SUPPLIED ENTRIES:
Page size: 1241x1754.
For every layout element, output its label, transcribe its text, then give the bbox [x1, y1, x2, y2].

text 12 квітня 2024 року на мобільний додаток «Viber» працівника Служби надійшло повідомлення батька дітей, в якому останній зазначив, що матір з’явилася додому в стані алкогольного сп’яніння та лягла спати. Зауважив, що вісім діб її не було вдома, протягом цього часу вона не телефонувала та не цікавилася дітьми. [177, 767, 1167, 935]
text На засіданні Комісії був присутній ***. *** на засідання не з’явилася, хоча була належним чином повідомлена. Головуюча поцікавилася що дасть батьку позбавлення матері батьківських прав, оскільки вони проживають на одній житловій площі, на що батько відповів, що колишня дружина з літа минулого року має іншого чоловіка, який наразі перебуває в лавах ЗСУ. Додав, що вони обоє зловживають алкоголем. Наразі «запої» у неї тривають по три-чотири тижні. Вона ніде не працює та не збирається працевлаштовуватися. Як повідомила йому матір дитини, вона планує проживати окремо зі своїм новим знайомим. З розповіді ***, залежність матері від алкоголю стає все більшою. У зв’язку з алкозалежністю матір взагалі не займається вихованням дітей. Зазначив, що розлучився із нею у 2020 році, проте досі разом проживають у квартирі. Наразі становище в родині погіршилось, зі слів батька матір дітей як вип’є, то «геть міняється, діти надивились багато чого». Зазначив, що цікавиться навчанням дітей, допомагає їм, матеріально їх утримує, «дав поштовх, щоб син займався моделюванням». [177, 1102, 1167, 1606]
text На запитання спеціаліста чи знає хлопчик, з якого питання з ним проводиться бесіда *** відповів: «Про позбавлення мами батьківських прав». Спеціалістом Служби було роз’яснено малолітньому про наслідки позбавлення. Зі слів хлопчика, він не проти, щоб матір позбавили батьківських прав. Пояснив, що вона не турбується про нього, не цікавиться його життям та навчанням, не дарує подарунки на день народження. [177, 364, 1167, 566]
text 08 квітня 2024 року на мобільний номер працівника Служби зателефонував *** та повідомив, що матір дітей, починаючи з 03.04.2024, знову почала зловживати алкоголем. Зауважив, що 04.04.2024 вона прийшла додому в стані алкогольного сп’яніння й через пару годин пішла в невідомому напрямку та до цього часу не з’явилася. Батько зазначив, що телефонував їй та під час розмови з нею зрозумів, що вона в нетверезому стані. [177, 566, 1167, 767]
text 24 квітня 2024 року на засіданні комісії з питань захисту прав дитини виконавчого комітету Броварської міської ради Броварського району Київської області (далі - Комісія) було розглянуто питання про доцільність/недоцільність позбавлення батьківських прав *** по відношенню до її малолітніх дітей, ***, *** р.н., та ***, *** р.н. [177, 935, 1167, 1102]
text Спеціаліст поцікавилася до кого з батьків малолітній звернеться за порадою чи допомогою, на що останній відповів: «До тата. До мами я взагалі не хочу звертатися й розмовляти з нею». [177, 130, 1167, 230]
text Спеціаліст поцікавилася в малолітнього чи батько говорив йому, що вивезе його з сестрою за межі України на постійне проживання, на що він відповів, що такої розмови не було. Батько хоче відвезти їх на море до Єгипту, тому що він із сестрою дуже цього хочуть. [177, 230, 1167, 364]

WHAT TO PRODUCE:
Show each line from the listing above that includes the word "останній".

TASK OUTPUT:
text 12 квітня 2024 року на мобільний додаток «Viber» працівника Служби надійшло повідомлення батька дітей, в якому останній зазначив, що матір з’явилася додому в стані алкогольного сп’яніння та лягла спати. Зауважив, що вісім діб її не було вдома, протягом цього часу вона не телефонувала та не цікавилася дітьми. [177, 767, 1167, 935]
text Спеціаліст поцікавилася до кого з батьків малолітній звернеться за порадою чи допомогою, на що останній відповів: «До тата. До мами я взагалі не хочу звертатися й розмовляти з нею». [177, 130, 1167, 230]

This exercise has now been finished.